Collected data entries:
+ + + + + + +

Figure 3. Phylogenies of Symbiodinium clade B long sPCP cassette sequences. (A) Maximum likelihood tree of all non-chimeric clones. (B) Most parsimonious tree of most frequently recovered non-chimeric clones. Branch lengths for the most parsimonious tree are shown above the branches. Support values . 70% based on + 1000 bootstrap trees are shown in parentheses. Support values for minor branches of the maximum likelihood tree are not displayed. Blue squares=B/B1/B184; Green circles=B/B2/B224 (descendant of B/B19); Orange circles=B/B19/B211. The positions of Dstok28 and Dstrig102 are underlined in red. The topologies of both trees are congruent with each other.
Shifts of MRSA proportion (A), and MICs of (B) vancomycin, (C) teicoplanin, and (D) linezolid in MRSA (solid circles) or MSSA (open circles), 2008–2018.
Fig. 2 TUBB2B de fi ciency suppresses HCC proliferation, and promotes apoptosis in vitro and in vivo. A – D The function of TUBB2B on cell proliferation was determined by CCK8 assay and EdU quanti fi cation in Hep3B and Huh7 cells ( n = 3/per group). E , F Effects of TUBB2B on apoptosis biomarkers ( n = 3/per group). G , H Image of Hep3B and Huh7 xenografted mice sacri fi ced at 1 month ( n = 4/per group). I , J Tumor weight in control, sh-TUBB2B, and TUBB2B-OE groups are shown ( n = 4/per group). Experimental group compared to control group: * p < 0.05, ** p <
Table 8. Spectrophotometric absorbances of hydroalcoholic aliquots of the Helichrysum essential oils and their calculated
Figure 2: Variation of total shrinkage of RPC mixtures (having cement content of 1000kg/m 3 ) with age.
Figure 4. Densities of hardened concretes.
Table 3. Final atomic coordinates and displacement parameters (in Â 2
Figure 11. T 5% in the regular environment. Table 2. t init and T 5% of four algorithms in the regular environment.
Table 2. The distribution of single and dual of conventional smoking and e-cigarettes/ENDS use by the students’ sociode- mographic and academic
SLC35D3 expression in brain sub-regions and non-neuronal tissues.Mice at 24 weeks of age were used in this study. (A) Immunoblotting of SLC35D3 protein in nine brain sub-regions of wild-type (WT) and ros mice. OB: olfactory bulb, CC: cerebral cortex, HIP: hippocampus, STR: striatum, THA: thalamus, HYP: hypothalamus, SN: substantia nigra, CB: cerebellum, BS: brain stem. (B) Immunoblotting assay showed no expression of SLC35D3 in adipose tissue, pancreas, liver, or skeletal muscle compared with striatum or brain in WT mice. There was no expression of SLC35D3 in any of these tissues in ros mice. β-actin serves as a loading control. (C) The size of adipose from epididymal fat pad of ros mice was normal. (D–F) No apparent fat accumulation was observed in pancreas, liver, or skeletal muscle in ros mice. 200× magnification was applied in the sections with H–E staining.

+ + + + + + +

** Problem **
Each line of the data above must be restated word for word.

** Task result **
Figure 3. Phylogenies of Symbiodinium clade B long sPCP cassette sequences. (A) Maximum likelihood tree of all non-chimeric clones. (B) Most parsimonious tree of most frequently recovered non-chimeric clones. Branch lengths for the most parsimonious tree are shown above the branches. Support values . 70% based on + 1000 bootstrap trees are shown in parentheses. Support values for minor branches of the maximum likelihood tree are not displayed. Blue squares=B/B1/B184; Green circles=B/B2/B224 (descendant of B/B19); Orange circles=B/B19/B211. The positions of Dstok28 and Dstrig102 are underlined in red. The topologies of both trees are congruent with each other.
Shifts of MRSA proportion (A), and MICs of (B) vancomycin, (C) teicoplanin, and (D) linezolid in MRSA (solid circles) or MSSA (open circles), 2008–2018.
Fig. 2 TUBB2B de fi ciency suppresses HCC proliferation, and promotes apoptosis in vitro and in vivo. A – D The function of TUBB2B on cell proliferation was determined by CCK8 assay and EdU quanti fi cation in Hep3B and Huh7 cells ( n = 3/per group). E , F Effects of TUBB2B on apoptosis biomarkers ( n = 3/per group). G , H Image of Hep3B and Huh7 xenografted mice sacri fi ced at 1 month ( n = 4/per group). I , J Tumor weight in control, sh-TUBB2B, and TUBB2B-OE groups are shown ( n = 4/per group). Experimental group compared to control group: * p < 0.05, ** p <
Table 8. Spectrophotometric absorbances of hydroalcoholic aliquots of the Helichrysum essential oils and their calculated
Figure 2: Variation of total shrinkage of RPC mixtures (having cement content of 1000kg/m 3 ) with age.
Figure 4. Densities of hardened concretes.
Table 3. Final atomic coordinates and displacement parameters (in Â 2
Figure 11. T 5% in the regular environment. Table 2. t init and T 5% of four algorithms in the regular environment.
Table 2. The distribution of single and dual of conventional smoking and e-cigarettes/ENDS use by the students’ sociode- mographic and academic
SLC35D3 expression in brain sub-regions and non-neuronal tissues.Mice at 24 weeks of age were used in this study. (A) Immunoblotting of SLC35D3 protein in nine brain sub-regions of wild-type (WT) and ros mice. OB: olfactory bulb, CC: cerebral cortex, HIP: hippocampus, STR: striatum, THA: thalamus, HYP: hypothalamus, SN: substantia nigra, CB: cerebellum, BS: brain stem. (B) Immunoblotting assay showed no expression of SLC35D3 in adipose tissue, pancreas, liver, or skeletal muscle compared with striatum or brain in WT mice. There was no expression of SLC35D3 in any of these tissues in ros mice. β-actin serves as a loading control. (C) The size of adipose from epididymal fat pad of ros mice was normal. (D–F) No apparent fat accumulation was observed in pancreas, liver, or skeletal muscle in ros mice. 200× magnification was applied in the sections with H–E staining.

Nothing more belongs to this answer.